Accelerated Scenario
If geopolitical tensions escalate further, if additional tariffs are imposed on Chinese goods, or if the USMCA rules of origin are tightened to incentivize more regional manufacturing, the nearshoring wave could accelerate. Under an accelerated scenario, the demand increment could reach 1.5-2.0 million tons, with more dramatic regional impacts.
Deceleration Scenario
Conversely, if trade tensions ease, if Mexico's cost advantage narrows due to wage inflation or currency appreciation, or if new trade barriers emerge between the U.S. and Mexico, nearshoring growth could slow. Even in this scenario, the factories and distribution centers already built or committed will continue to generate packaging demand for decades — nearshoring demand has a long tail even if new investment slows.

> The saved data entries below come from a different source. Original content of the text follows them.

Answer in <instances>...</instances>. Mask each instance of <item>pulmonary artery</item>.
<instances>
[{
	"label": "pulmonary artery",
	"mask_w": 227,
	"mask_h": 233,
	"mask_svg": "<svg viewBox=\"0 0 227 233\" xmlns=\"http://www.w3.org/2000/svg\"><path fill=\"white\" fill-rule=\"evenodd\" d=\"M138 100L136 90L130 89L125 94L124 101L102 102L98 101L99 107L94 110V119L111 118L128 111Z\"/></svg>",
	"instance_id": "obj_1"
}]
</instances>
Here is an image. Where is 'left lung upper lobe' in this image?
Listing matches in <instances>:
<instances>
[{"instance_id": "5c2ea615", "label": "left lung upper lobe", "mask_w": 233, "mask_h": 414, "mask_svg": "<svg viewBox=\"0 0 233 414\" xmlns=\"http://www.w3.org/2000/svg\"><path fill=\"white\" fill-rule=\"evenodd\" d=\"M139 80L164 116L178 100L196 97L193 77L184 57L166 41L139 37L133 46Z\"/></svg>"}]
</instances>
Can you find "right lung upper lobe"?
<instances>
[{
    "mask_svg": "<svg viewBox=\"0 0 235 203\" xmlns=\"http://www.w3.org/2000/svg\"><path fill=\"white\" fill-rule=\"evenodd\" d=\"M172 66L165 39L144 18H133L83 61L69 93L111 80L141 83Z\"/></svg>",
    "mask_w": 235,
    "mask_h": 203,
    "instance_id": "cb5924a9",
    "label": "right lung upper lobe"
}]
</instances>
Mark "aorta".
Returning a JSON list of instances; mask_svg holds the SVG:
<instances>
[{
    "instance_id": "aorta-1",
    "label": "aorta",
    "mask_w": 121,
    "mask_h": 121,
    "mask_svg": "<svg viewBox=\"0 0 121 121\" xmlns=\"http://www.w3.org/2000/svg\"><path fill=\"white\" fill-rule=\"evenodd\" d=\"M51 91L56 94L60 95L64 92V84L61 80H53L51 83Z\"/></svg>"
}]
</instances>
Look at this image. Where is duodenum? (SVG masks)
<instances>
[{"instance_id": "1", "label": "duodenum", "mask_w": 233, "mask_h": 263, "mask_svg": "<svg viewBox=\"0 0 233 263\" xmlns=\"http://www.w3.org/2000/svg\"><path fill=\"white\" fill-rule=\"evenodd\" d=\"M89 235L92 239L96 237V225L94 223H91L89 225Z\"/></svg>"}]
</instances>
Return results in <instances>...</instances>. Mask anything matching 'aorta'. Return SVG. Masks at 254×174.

What Box Buyers Should Know
For corrugated packaging buyers, the nearshoring trend has several practical implications:
- Evaluate your converter's cross-border capabilities — If your company is expanding production in Mexico, ensure your packaging supplier can serve you seamlessly on both sides of the border
- Plan for regional capacity tightness — In nearshoring hotspots, converting capacity may be constrained. Secure supply agreements and build relationships before you need the capacity
- Harmonize specifications — If you're operating manufacturing facilities in both the U.S. and Mexico, work toward common packaging specifications to simplify sourcing and quality management
- Monitor pricing dynamics — Nearshoring-driven demand growth is a tailwind for packaging prices, particularly in high-growth regions. Build this into your budgeting and planning
The nearshoring of manufacturing to North America is reshaping the corrugated industry's demand geography in ways not seen since the e-commerce boom. Producers, converters, and buyers who position themselves for this shift will capture the growth. Those who don't will wonder where the demand went.